I flagged this study by Yale law professor Ian Ayres in the civil rights roundup [The link in which I’ve now fixed — DS], but I just wanted to block quote some of the findings:
We found persistent and statistically significant racial disparities in policing that raise grave concerns that African Americans and Latinos in Los Angeles are, as we put it in the report, “over-stopped, over-frisked, over-searched and over-arrested.” After controlling for violent crime rates and property crime rates in specific neighborhoods, as well as a host of other variables, we found the following:
For every 10,000 residents, about 3,400 more black people are stopped than whites, and 360 more Latinos are stopped than whites. Stopped blacks are 127% more likely to be frisked — and stopped Latinos are 43% more likely to be frisked — than stopped whites.
Stopped blacks are 76% more likely to be searched, and stopped Latinos are 16% more likely to be searched than stopped whites.
Stopped blacks are 29% more likely to be arrested, and stopped Latinos are 32% more likely to be arrested than stopped whites.
Now consider this: Although stopped blacks were 127% more likely to be frisked than stopped whites, they were 42.3% less likely to be found with a weapon after they were frisked, 25% less likely to be found with drugs and 33% less likely to be found with other contraband. We found similar patterns for Latinos.
Not only did we find that African Americans and Latinos were subjected to more stops, frisks, searches and arrests than whites, we also found that these additional police actions aren’t because of the fact that people of color live in higher-crime areas or because they more often carry drugs or weapons, or any other legitimate reason that we can discern from the rich set of data we examined.
The LAPD, of course, is using the study as an impetus for much needed reform hotly contesting the validity of the numbers. Some of their objections are methodological, ones I think Prof. Ayres dispatches quite handily. But several betray a fundamental misunderstanding of what this sort of finding means, and demonstrates how the “are you calling me a racist!?!!?” reaction acts to stifle really important and necessary discussions.

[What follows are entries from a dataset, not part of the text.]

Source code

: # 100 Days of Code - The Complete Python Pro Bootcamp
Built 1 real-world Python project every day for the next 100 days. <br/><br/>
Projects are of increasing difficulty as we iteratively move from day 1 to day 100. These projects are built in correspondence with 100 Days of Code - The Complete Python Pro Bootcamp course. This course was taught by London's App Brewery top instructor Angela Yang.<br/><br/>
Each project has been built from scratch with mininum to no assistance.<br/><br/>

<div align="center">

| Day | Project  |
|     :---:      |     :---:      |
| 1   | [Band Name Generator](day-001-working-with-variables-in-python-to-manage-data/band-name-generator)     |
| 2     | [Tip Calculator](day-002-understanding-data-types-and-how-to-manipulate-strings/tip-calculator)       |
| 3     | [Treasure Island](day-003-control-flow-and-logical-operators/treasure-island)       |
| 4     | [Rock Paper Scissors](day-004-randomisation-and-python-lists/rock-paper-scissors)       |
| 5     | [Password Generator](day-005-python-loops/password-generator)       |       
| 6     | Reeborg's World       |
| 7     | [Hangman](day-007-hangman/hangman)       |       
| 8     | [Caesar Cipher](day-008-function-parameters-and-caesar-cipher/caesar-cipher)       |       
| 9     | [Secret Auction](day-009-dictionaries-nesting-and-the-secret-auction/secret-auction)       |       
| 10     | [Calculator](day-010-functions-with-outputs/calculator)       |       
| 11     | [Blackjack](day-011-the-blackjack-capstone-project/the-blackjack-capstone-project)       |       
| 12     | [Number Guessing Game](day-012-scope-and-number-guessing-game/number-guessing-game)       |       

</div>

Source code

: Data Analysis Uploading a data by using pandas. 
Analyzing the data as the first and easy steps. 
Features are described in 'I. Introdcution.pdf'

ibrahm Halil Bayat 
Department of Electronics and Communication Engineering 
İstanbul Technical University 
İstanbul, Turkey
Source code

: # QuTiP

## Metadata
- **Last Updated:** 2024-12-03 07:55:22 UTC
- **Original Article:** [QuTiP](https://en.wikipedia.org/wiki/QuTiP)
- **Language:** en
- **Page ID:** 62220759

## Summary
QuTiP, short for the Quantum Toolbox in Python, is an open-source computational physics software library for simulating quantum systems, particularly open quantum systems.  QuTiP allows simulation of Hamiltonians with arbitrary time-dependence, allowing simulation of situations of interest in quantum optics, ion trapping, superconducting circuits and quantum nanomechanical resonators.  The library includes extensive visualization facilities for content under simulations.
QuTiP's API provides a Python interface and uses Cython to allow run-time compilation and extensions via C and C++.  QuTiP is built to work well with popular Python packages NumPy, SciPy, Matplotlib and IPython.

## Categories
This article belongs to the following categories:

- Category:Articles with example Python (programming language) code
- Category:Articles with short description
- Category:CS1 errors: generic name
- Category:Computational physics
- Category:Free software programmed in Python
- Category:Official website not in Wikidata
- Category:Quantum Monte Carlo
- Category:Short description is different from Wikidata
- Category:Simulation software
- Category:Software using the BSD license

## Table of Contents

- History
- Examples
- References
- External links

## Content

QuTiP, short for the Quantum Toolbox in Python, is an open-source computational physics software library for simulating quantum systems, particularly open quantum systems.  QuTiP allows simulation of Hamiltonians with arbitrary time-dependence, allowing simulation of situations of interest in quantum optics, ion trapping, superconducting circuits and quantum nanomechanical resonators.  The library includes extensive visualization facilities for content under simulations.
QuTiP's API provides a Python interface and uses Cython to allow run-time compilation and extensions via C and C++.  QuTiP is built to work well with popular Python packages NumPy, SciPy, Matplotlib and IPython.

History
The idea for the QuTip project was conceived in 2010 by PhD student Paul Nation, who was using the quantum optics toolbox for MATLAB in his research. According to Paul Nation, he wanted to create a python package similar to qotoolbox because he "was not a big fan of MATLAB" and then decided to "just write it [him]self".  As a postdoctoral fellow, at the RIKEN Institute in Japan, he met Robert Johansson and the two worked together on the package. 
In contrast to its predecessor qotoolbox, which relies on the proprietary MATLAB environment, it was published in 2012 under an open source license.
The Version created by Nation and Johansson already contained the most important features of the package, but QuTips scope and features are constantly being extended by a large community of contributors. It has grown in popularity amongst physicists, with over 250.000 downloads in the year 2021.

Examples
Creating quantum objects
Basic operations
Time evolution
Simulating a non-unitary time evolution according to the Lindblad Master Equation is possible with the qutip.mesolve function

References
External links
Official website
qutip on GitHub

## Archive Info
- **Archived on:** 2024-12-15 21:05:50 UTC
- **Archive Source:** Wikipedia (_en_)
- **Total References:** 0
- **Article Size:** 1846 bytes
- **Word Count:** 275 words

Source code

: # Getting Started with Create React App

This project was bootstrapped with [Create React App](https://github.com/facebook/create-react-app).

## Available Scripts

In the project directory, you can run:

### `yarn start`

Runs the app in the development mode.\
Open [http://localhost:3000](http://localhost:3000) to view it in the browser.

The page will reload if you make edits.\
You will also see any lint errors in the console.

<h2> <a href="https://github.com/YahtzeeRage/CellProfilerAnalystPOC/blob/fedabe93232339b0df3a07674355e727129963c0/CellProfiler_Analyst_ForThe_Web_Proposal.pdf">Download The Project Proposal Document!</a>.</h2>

The police representatives say, basically, that the study is flawed because a) it does not account for the race of the stopping officer and b) data cannot tell us what individual officers are thinking when they make any given decision to stop or frisk a suspect. Both of these objections operate from the same basic thought, which is basically that the purported conclusion of this report is that the LAPD is racist, that racism is purely a function of the state of mind of a particular actor, and that raw data can’t provide that information and in any event it is patently absurd to think that, say, Black officers have racist views towards other Blacks.
Now, Prof. Ayres said that he did, actually, find that the racial disparities in rates of arrest did fall somewhat when at least one of the arresting officers was of the same race as the suspect. This, he points out, is bad news, because it indicates that the disparities may be attributable to racial bias. But, he goes further, that really isn’t the point of the study — it makes no claim as to the state of mind of any or all of the arresting officers. The point is to demonstrate that, whatever is driving the policing policies in Los Angeles, they are falling on Black and Latino persons far more than can be at all justified by legitimate policing goals. That’s a problem regardless of what is in brains of the officers when they are making the decisions, and regardless of what race the arresting officer is.
What Prof. Ayres research shows, if anything, is that intention is not a necessary component to demonstrating a racially unjust distribution of effects. Responding to this type of data with flailing assertions about it’s all meaningless because intent is missing prevents these really rather simple insights from getting into the public consciousness. I might say that intent or foreseeability is a component of moral culpability, and without knowing the state of mind of any individual LAPD officer I cannot justly label them bad persons. But showing that the systematic distribution of effects is improperly skewed so as to unfairly burden certain racial groups is sufficient to show that an injustice is present, and impel upon society a duty to rectify it.